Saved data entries

────

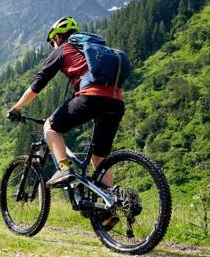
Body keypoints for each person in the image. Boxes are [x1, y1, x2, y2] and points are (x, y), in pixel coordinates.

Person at [7, 16, 125, 225]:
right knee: (99, 159)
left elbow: (38, 83)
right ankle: (110, 205)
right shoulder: (94, 48)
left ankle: (63, 169)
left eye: (53, 41)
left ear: (59, 37)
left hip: (90, 98)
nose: (53, 45)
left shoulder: (63, 49)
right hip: (116, 101)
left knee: (50, 127)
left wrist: (17, 108)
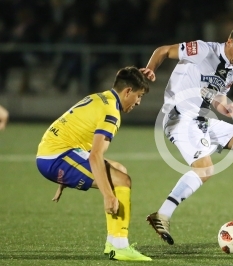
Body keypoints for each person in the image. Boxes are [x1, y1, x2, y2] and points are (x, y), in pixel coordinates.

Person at [140, 24, 233, 245]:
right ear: (230, 42)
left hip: (199, 120)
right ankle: (162, 214)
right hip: (179, 117)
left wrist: (224, 106)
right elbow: (164, 51)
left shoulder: (231, 68)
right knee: (205, 169)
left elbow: (214, 95)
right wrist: (150, 69)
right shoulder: (203, 50)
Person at [36, 66, 152, 261]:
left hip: (56, 153)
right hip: (56, 157)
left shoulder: (101, 97)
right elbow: (95, 155)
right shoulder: (111, 113)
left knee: (120, 171)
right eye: (139, 96)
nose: (138, 102)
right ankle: (119, 246)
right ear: (128, 91)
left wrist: (65, 176)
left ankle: (113, 243)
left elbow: (75, 131)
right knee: (121, 180)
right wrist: (108, 195)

────

TASK OBJECTIVE
Look through the records for the word "ankle". Every line that has it should be copied.

ANSWER
right ankle: (110, 205)
left ankle: (63, 169)
right ankle: (162, 214)
right ankle: (119, 246)
left ankle: (113, 243)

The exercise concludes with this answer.